Tuesday, September 15, 2015

The poem ward

In Plath’s ‘Stillborn’ she compares the dead, specifically dead babies, to failed poems. It is ironic since it is not the typical romantic image we would associate with poetry. I approached this piece with a solemn outlook, expecting something bloody and tragic about an experience I wouldn’t understand, but instead this funny imagery of the poem that reeks really struck me as a writer. I almost know what feeling she is talking about.

 The act of writing poetry is a common topic for poems historically but it is usually to reminisce about how easy and natural it feels, or about the presence of a muse. It’s refreshing how she humanly owns up to her ‘failure’. A lot of the genius of the poem comes from its subversion of  these poetic stereotypes. It is also beautiful that being a competent writer is compared to being a mother since it reclaims poetry from its traditional misconception as a patriarchal art form.
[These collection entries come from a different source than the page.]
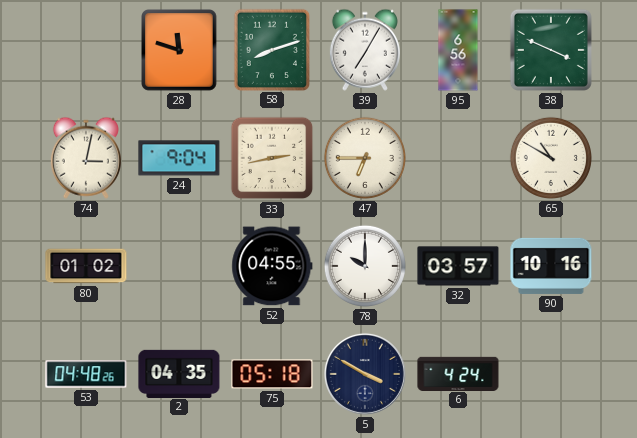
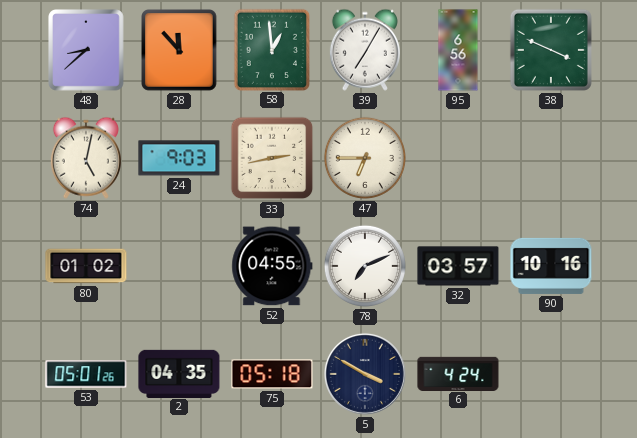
48: none -> 8:38
28: 11:48 -> 11:53
58: 8:12 -> 12:59
74: 3:02 -> 5:02
24: 9:04 -> 9:03
65: 10:50 -> none
78: 10:00 -> 7:11
53: 04:48 -> 05:01
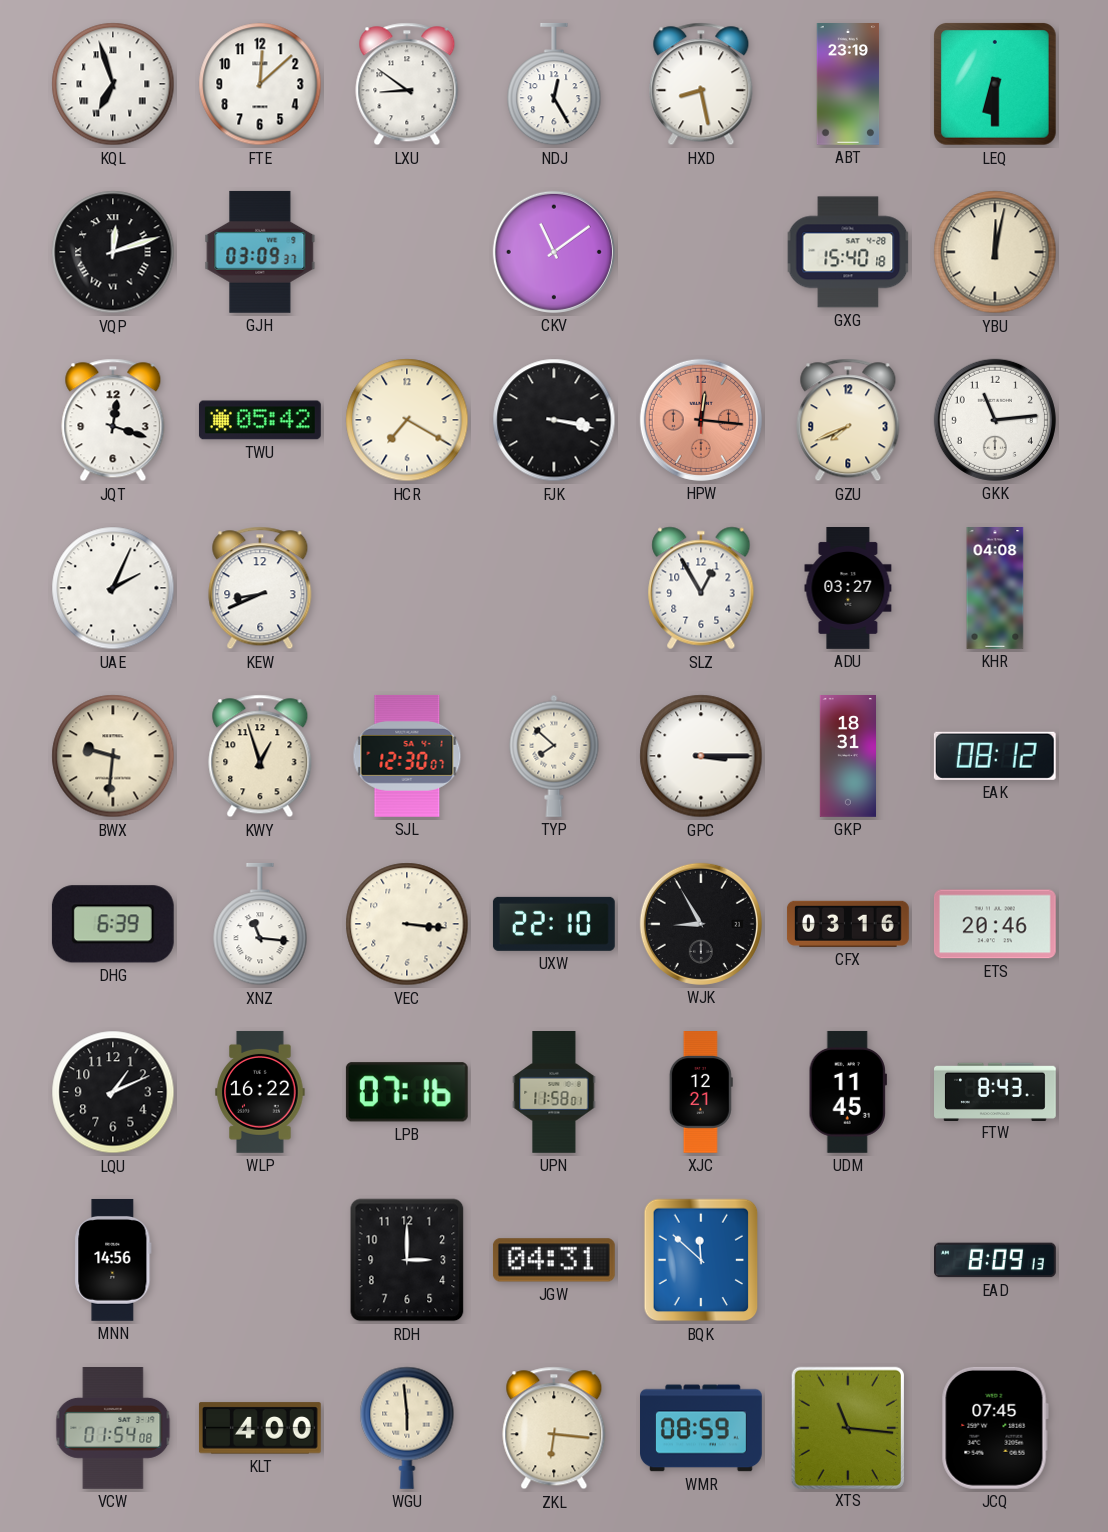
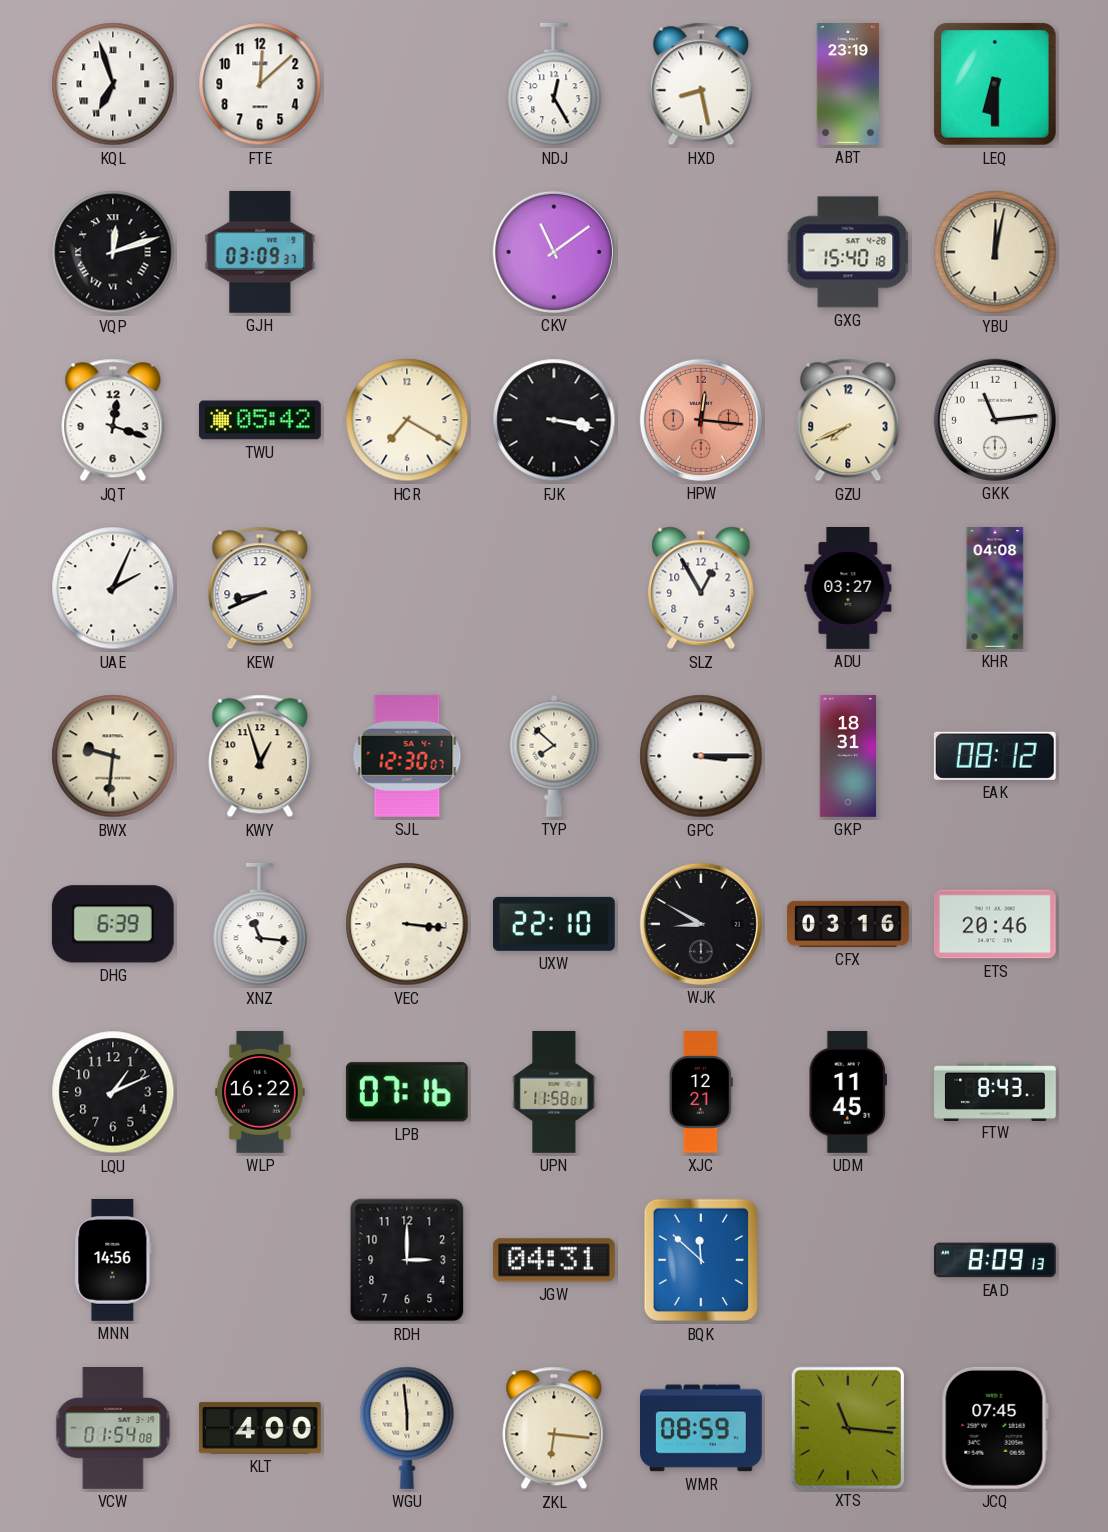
LXU: 8:51 -> none
WJK: 8:55 -> 8:50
On the other hand, the poem does not use the narrative of the mother. Instead, it is the distant doctor looking down on the dead body he just delivered, or the little boy annoyed at his dead goldfish. Maybe Plath can’t appreciate her poetry from her own view point? The writer is the harshest critic of their work in this piece. The repetition adds to this sense of failure by emphasising ‘dead’ in the last stanza and ‘smile’ in the second one, almost to a comedic effect. The writer starts to see shame in their own work as the poem looks at them mockingly.


Though ‘Stillborn’ is not as musical as Plath’s other poems, it creates a disjointed voice through enjambement and endstopping of the lines. In some ways she references to this technique herself when she says ‘they are proper in shape and number and every part’, as if any poetic technique she uses won't make the poem sound good. The lines cut like starting and stopping the car engine that won’t budge. The feeling of miscarriage is brought back at the end since we sense the subject matter shift due to this variation in line length and the affirmation that 'they were' once 'alive'. This volta makes us really question whether we are still taking about writing, or 'they' who 'do not speak of her'.